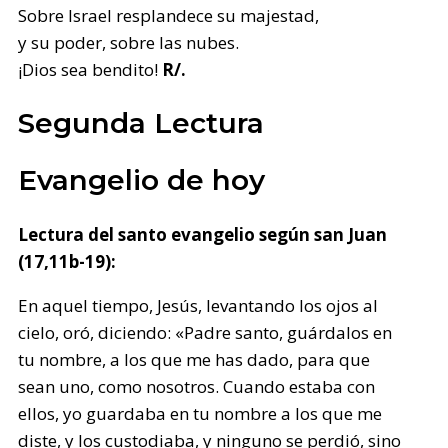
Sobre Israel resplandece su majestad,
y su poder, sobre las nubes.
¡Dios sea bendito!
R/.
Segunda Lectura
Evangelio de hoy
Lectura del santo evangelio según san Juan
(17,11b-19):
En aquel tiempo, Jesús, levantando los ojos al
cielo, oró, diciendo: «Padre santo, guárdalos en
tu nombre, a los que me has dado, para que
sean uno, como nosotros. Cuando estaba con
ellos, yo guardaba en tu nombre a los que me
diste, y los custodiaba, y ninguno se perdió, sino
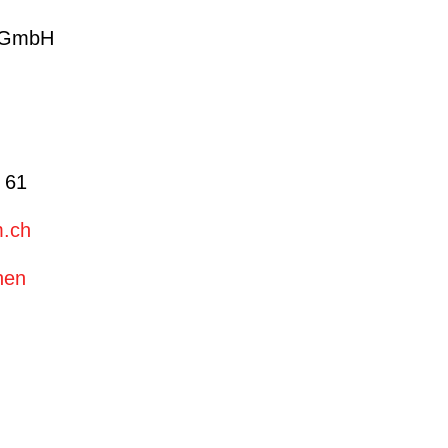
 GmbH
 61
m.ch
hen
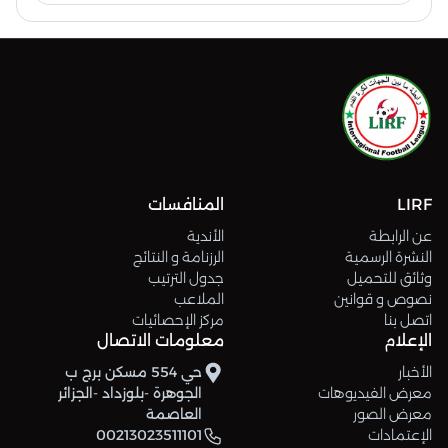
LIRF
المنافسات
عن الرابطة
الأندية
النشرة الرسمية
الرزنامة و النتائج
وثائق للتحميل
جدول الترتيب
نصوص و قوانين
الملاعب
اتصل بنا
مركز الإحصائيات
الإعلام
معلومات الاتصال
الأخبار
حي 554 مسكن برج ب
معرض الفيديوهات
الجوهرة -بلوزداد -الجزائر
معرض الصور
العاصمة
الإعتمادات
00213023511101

· · · ·

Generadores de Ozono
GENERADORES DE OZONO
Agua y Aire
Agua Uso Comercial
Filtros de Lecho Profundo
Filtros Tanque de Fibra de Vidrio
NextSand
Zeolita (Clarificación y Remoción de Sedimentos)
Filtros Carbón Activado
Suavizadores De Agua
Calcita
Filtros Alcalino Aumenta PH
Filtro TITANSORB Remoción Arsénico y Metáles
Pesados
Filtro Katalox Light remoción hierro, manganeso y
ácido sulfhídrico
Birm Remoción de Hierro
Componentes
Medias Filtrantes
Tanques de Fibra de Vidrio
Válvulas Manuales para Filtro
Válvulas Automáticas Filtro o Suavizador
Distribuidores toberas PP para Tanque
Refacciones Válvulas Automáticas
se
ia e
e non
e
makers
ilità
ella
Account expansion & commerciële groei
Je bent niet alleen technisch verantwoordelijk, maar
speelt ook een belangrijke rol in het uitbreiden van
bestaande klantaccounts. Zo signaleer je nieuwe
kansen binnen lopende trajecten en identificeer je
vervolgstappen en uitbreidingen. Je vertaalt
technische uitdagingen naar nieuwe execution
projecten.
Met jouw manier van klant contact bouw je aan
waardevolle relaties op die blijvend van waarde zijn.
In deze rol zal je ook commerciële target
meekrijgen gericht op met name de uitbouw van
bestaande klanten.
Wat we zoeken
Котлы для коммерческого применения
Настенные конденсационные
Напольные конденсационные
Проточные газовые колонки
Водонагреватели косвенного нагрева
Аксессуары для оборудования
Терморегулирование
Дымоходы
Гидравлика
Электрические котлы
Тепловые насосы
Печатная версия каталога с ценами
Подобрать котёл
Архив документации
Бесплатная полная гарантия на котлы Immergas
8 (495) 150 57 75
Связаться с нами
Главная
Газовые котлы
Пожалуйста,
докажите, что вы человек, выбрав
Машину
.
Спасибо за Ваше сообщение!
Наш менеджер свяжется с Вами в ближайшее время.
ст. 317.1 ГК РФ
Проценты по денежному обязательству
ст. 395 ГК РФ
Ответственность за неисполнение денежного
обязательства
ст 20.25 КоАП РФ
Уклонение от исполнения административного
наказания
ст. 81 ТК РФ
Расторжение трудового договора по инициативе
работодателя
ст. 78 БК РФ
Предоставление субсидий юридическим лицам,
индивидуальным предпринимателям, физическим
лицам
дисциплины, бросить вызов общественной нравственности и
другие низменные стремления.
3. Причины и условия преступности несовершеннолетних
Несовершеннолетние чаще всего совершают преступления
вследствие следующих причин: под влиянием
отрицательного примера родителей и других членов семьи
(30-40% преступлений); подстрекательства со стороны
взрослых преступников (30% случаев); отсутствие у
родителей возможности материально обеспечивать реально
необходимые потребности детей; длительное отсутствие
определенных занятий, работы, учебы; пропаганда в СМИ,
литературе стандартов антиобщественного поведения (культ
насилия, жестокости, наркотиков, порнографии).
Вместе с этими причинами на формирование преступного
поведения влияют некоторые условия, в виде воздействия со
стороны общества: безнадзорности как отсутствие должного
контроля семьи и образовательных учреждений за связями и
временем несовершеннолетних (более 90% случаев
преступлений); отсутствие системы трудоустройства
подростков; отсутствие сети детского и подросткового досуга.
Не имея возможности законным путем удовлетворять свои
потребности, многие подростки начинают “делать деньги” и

· · · ·

=== WHAT NEEDS TO BE DONE ===
In the data above, which lines have "преступлений"? Report each of them.

=== SOLUTION TO THE PROBLEM ===
(30-40% преступлений); подстрекательства со стороны
преступлений); отсутствие системы трудоустройства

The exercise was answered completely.